Initial idea
bcrypt(sha1(password));
Problem #1 - Null Termination Problem
The first reason you don't want to do that is because SHA
, or any hashing algorithm, puts out bytes. And many programming languages do not have proper String types; and instead simulate strings with a series of characters followed by a null (i.e. \0
)
terminator. If your hash digest contains a null
, the bcrypt algorithm might see the \0
character, and assume that's the end of the string:
- bcrypt(sha1("fsdf3hgfh2faff32f"))
- bcrypt(
96 87 0f 9e 71 ff 62 57 55 00 b6 5c 91 07 64 6f b5 81 13 a9
)
And with C and PHP, if you blindly treated the digest as a "string", then your "string" would look like:
- bcrypt("–‡žqÿbWU
\0
¶\‘doµ©")
causing some bcrypt implemetations to cut off at the \0
null terminator:
This is known as the null termination problem
Solution
Your implementation may be immune to this; or it may not. So lets not tempt fate. You can pre-hash the password, but be sure to base-64 encode the digest first:
- bcrypt(base64(sha1("fsdf3hgfh2faff32f")))
- bcrypt(base64(
96 87 0f 9e 71 ff 62 57 55 00 b6 5c 91 07 64 6f b5 81 13 a9
))
- bcrypt("locPnnH/YldVALZckQdkb7WBE6k=")
Problem 2 - Hash Shucking
The next issue is has to do with dictionary attacks.

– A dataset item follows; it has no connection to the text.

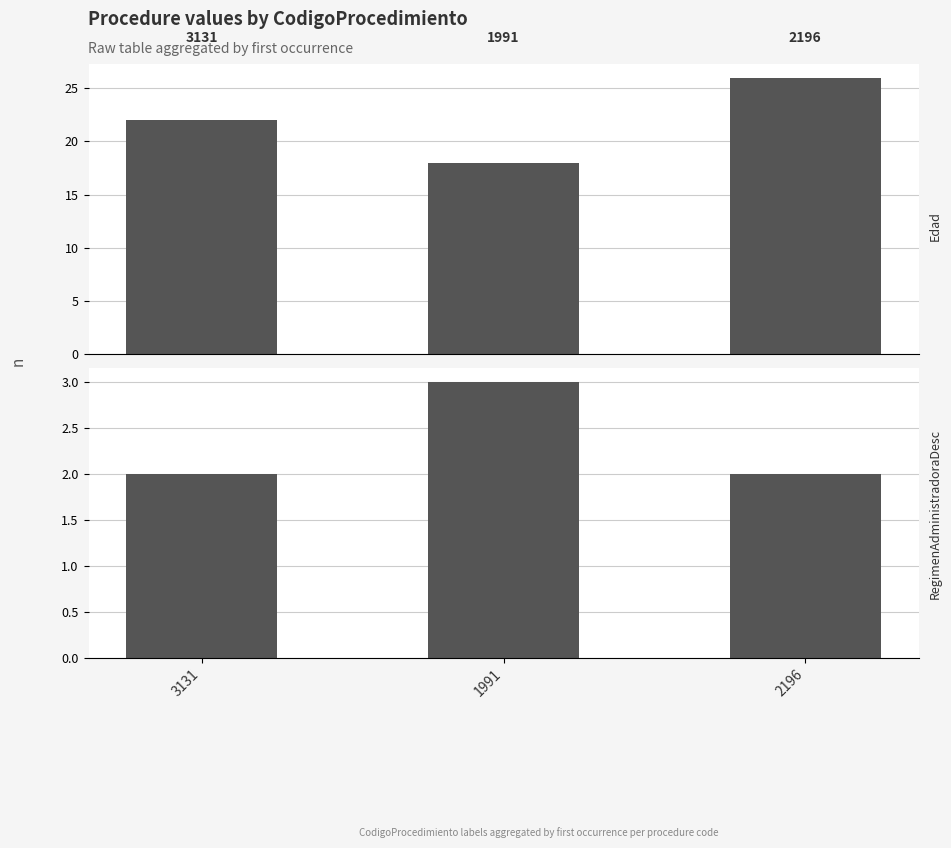

What is the label of the 1st bar from the right?

2196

An attacker isn't going to bruteforce every possible password:
- aaaaaaaa
- aaaaaaab
- aaaaaaac
- ...
Instead they're going to use dictionaries, previous password breeches, and password that follow the rules that certain stupid corporations insist upon (e.g. password complexity policies).
- hunter2
- password
- Tr0ub4dor&3
- 12345
- qazxsw
- zxcvbn
The whole point of bcrypt is that it is still hard to brute-force all these dictionary words. But the fact remains that there are still these lists, and it can dramatically shorten the search space.
But imagine there was a password database breech, and fortunately the web-site used SHA-1 to store all their passwords, and one of the breeched SHA-1 hashes was:
96 87 0f 9e 71 ff 62 57 55 00 b6 5c 91 07 64 6f b5 81 13 a9
They don't know what the original password is, but at least it's something they can add to their dictionary list. And if your web-site does pre-hash with SHA-1, then suddenly they can try:
- bcrypt(base64(
96 87 0f 9e 71 ff 62 57 55 00 b6 5c 91 07 64 6f b5 81 13 a9
))
If it matches, it means that they have the SHA-1 hash of someone's password. And since SHA-1 is so easy to compute in hardware, they now have an SHA-1 hash they can try to bruteforce.
This problem is known as 'Hash Shucking'.
Solution
What you want to do is be sure to salt the password hash:
- bcrypt(base64(sha1(password+salt)))
This way the "password hash" will never appear in any other global database.